• Work to be completed
Report every line of the records below that contains the word "dinsdag", copying each such line in full.

• Text extractions at the page level
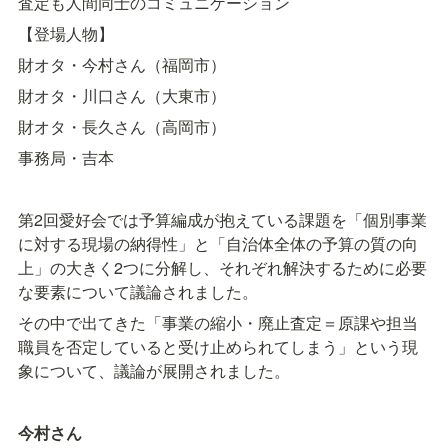
査定も人間同士のコミュニケーション
【登場人物】
財オタ・今村さん（福岡市）
財オタ・川口さん（大東市）
財オタ・長久さん（高岡市）
事務局・吉本
第2回愛好会では予算編成が抱えている課題を「個別事業
に対する現場の納得性」と「自治体全体の予算の質の向
上」の大きく2つに分解し、それぞれ解決するために必要
な要素について議論されました。
その中で出てきた「事業の縮小・廃止査定＝原課や担当
職員を否定していると受け止められてしまう」という現
象について、議論が展開されました。
今村さん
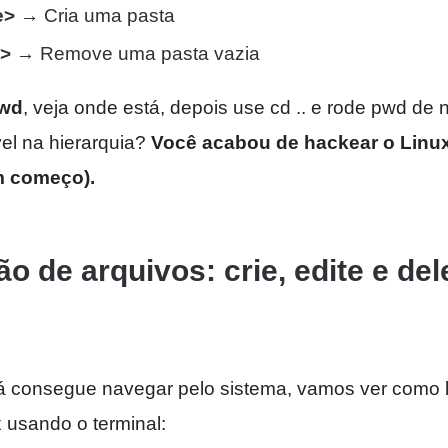
e>
→ Cria uma pasta
e>
→ Remove uma pasta vazia
wd
, veja onde está, depois use cd .. e rode pwd de
el na hierarquia?
Você acabou de hackear o Linux 
m começo).
o de arquivos: crie, edite e de
á consegue navegar pelo sistema, vamos ver como 
 usando o terminal:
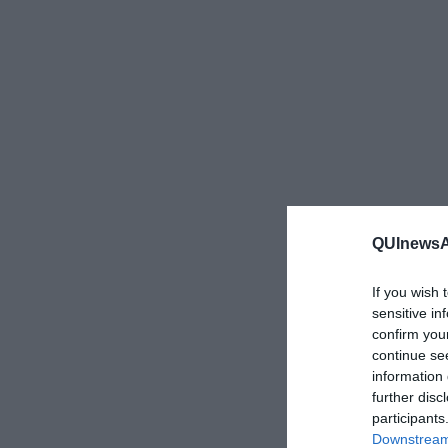
QUInewsAr
If you wish 
sensitive in
confirm you
continue se
information 
further disc
participants
Downstream 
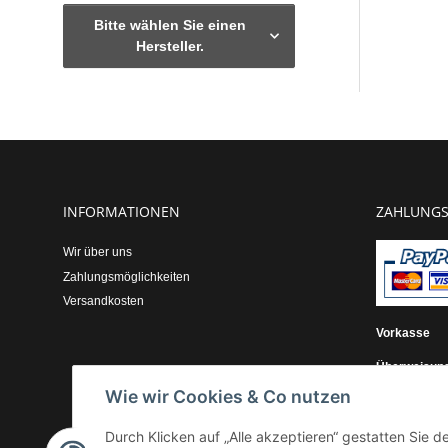
Bitte wählen Sie einen
Hersteller.
INFORMATIONEN
ZAHLUNGS
Wir über uns
Zahlungsmöglichkeiten
Versandkosten
Vorkasse
Überweisun
Wie wir Cookies & Co nutzen
Kauf auf Re
Durch Klicken auf „Alle akzeptieren“ gestatten Sie 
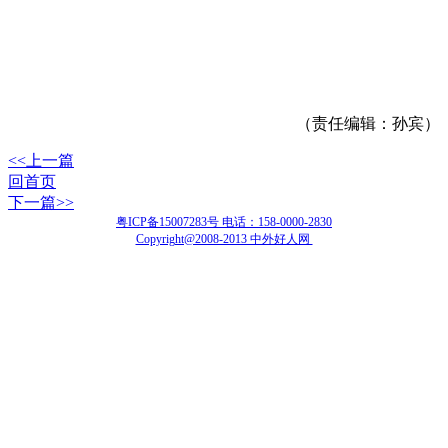
（责任编辑：孙宾）
<<上一篇
回首页
下一篇>>
粤ICP备15007283号 电话：158-0000-2830
Copyright@2008-2013 中外好人网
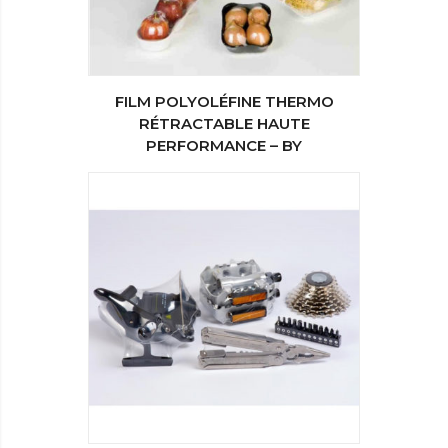
FILM POLYOLÉFINE THERMO
RÉTRACTABLE HAUTE
PERFORMANCE – BY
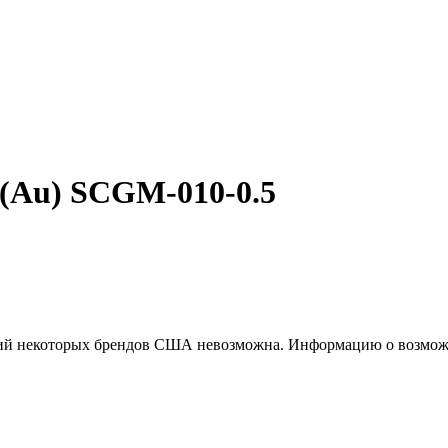
(Au) SCGM-010-0.5
ций некоторых брендов США невозможна. Информацию о возможн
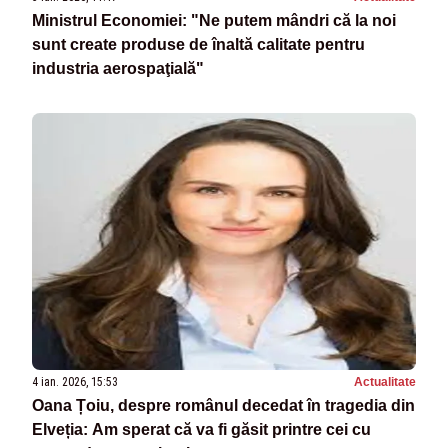
Ministrul Economiei: "Ne putem mândri că la noi
sunt create produse de înaltă calitate pentru
industria aerospaţială"
4 ian. 2026, 15:53
Actualitate
Oana Țoiu, despre românul decedat în tragedia din
Elveția: Am sperat că va fi găsit printre cei cu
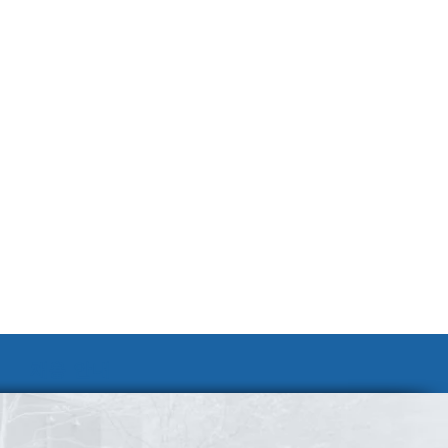
채용 안내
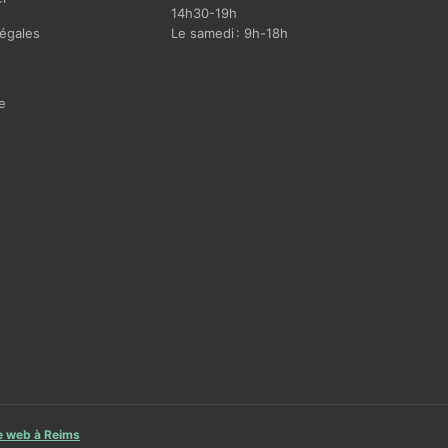
14h30-19h
égales
Le samedi : 9h-18h
e
te web à Reims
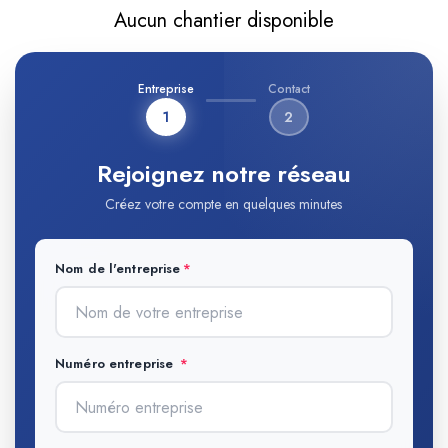
Aucun chantier disponible
Entreprise
Contact
1
2
Rejoignez notre réseau
Créez votre compte en quelques minutes
Nom de l'entreprise
Numéro entreprise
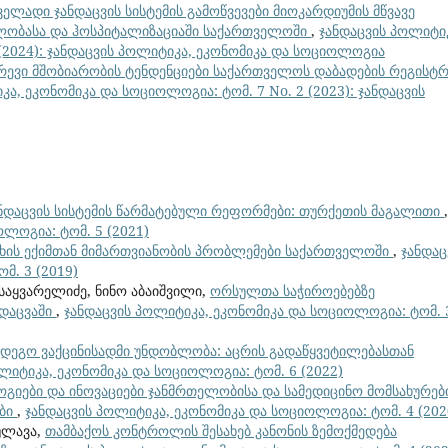
ველადი ჯანდაცვის სისტემის გამოწვევები მიოკარდიუმის მწვავე
ობასა და ჰოსპიტალიზაციაში საქართველოში
,
ჯანდაცვის პოლიტი
 (2024): ჯანდაცვის პოლიტიკა, ეკონომიკა და სოციოლოგია
რევი მშობიარობის ტენდენციები საქართველოს დაბადების რეგისტრ
კა, ეკონომიკა და სოციოლოგია: ტომ. 7 No. 2 (2023): ჯანდაცვის
ნდაცვის სისტემის წარმატებული რეფორმები: თურქეთის მაგალითი
,
ლოგია: ტომ. 5 (2021)
ხის ექიმთან მიმართვიანობის პრობლემები საქართველოში
,
ჯანდაც
მ. 3 (2019)
 საყვარელიძე, ნინო აბაიშვილი,
ორსულთა საჭიროებებზე
ნდაცვაში
,
ჯანდაცვის პოლიტიკა, ეკონომიკა და სოციოლოგია: ტომ. 
ღმდეგო ვაქცინისადმი უნდობლობა: აცრის გადაწყვეტილებასთან
ლიტიკა, ეკონომიკა და სოციოლოგია: ტომ. 6 (2022)
ოგიები და ინოვაციები ჯანმრთელობისა და სამედიცინო მომსახურებ
ები
,
ჯანდაცვის პოლიტიკა, ეკონომიკა და სოციოლოგია: ტომ. 4 (202
რულავა,
თამბაქოს კონტროლის შესახებ კანონის ზემოქმედება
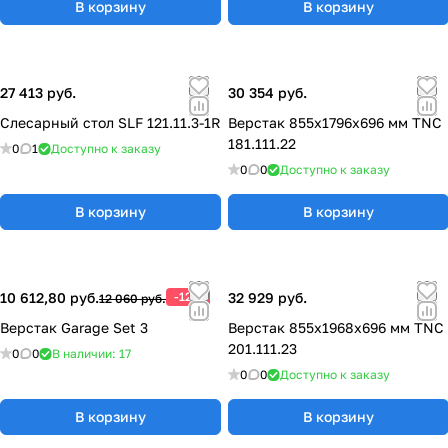
В корзину
В корзину
27 413 руб.
30 354 руб.
Слесарный стол SLF 121.11.3-1R
Верстак 855x1796x696 мм TNC
181.111.22
0
1
Доступно к заказу
0
0
Доступно к заказу
В корзину
В корзину
10 612,80 руб.
-12%
32 929 руб.
12 060 руб.
Верстак Garage Set 3
Верстак 855x1968x696 мм TNC
201.111.23
0
0
В наличии: 17
0
0
Доступно к заказу
В корзину
В корзину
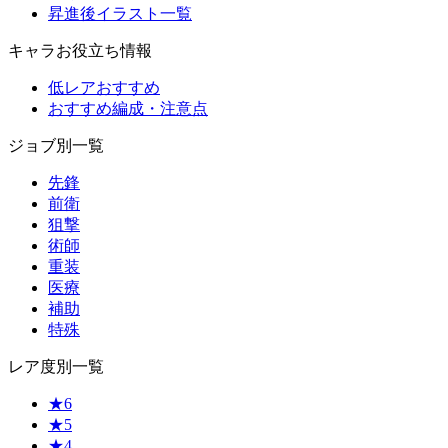
昇進後イラスト一覧
キャラお役立ち情報
低レアおすすめ
おすすめ編成・注意点
ジョブ別一覧
先鋒
前衛
狙撃
術師
重装
医療
補助
特殊
レア度別一覧
★6
★5
★4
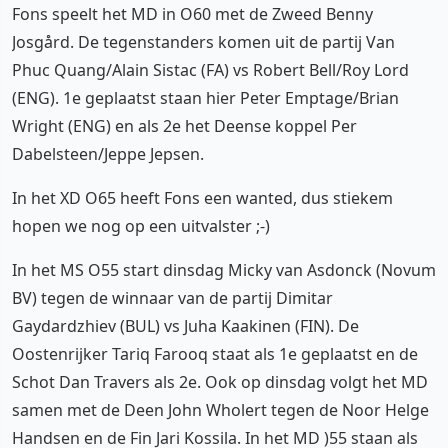
Fons speelt het MD in O60 met de Zweed Benny
Josgård. De tegenstanders komen uit de partij Van
Phuc Quang/Alain Sistac (FA) vs Robert Bell/Roy Lord
(ENG). 1e geplaatst staan hier Peter Emptage/Brian
Wright (ENG) en als 2e het Deense koppel Per
Dabelsteen/Jeppe Jepsen.
In het XD O65 heeft Fons een wanted, dus stiekem
hopen we nog op een uitvalster ;-)
In het MS O55 start dinsdag Micky van Asdonck (Novum
BV) tegen de winnaar van de partij Dimitar
Gaydardzhiev (BUL) vs Juha Kaakinen (FIN). De
Oostenrijker Tariq Farooq staat als 1e geplaatst en de
Schot Dan Travers als 2e. Ook op dinsdag volgt het MD
samen met de Deen John Wholert tegen de Noor Helge
Handsen en de Fin Jari Kossila. In het MD )55 staan als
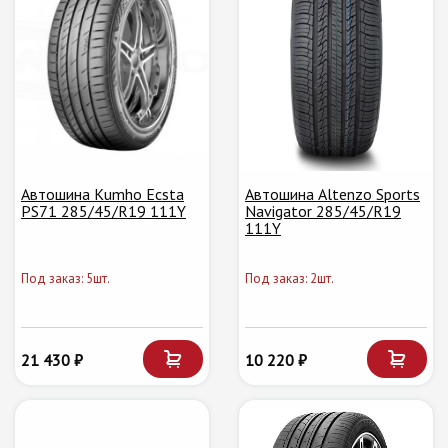
Автошина Kumho Ecsta
Автошина Altenzo Sports
PS71 285/45/R19 111Y
Navigator 285/45/R19
111Y
Под заказ: 5шт.
Под заказ: 2шт.
21 430 ₽
10 220 ₽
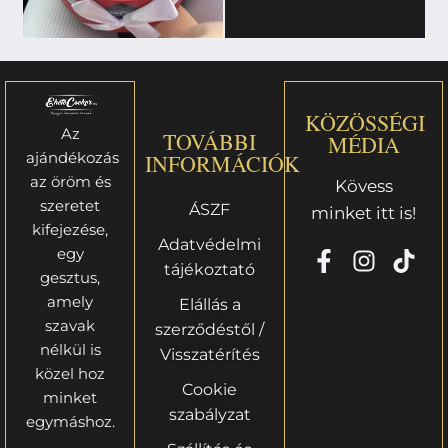
KÖZÖSSÉGI
Az
TOVÁBBI
MÉDIA
ajándékozás
INFORMÁCIÓK
az öröm és
Kövess
szeretet
ÁSZF
minket itt is!
kifejezése,
Adatvédelmi
egy
tájékoztató
gesztus,
amely
Elállás a
szavak
szerződéstől /
nélkül is
Visszatérítés
közel hoz
Cookie
minket
szabályzat
egymáshoz.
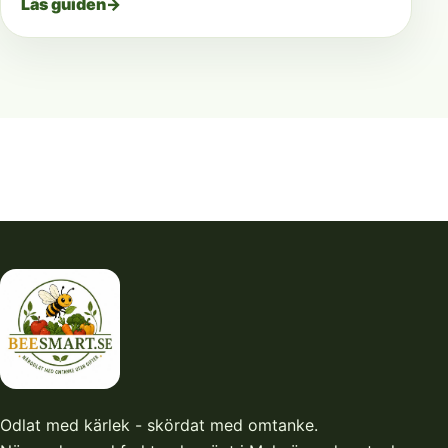
Läs guiden
→
Odlat med kärlek - skördat med omtanke.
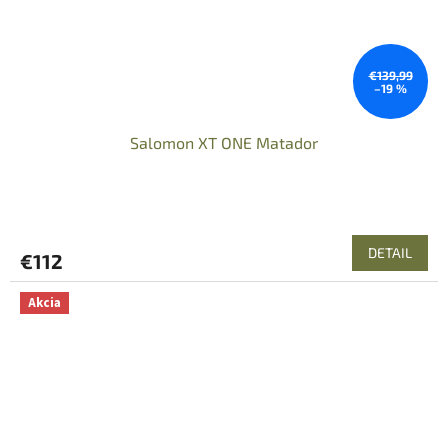
€139,99
–19 %
Salomon XT ONE Matador
DETAIL
€112
Akcia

• Task output
In het MS O55 start dinsdag Micky van Asdonck (Novum
Schot Dan Travers als 2e. Ook op dinsdag volgt het MD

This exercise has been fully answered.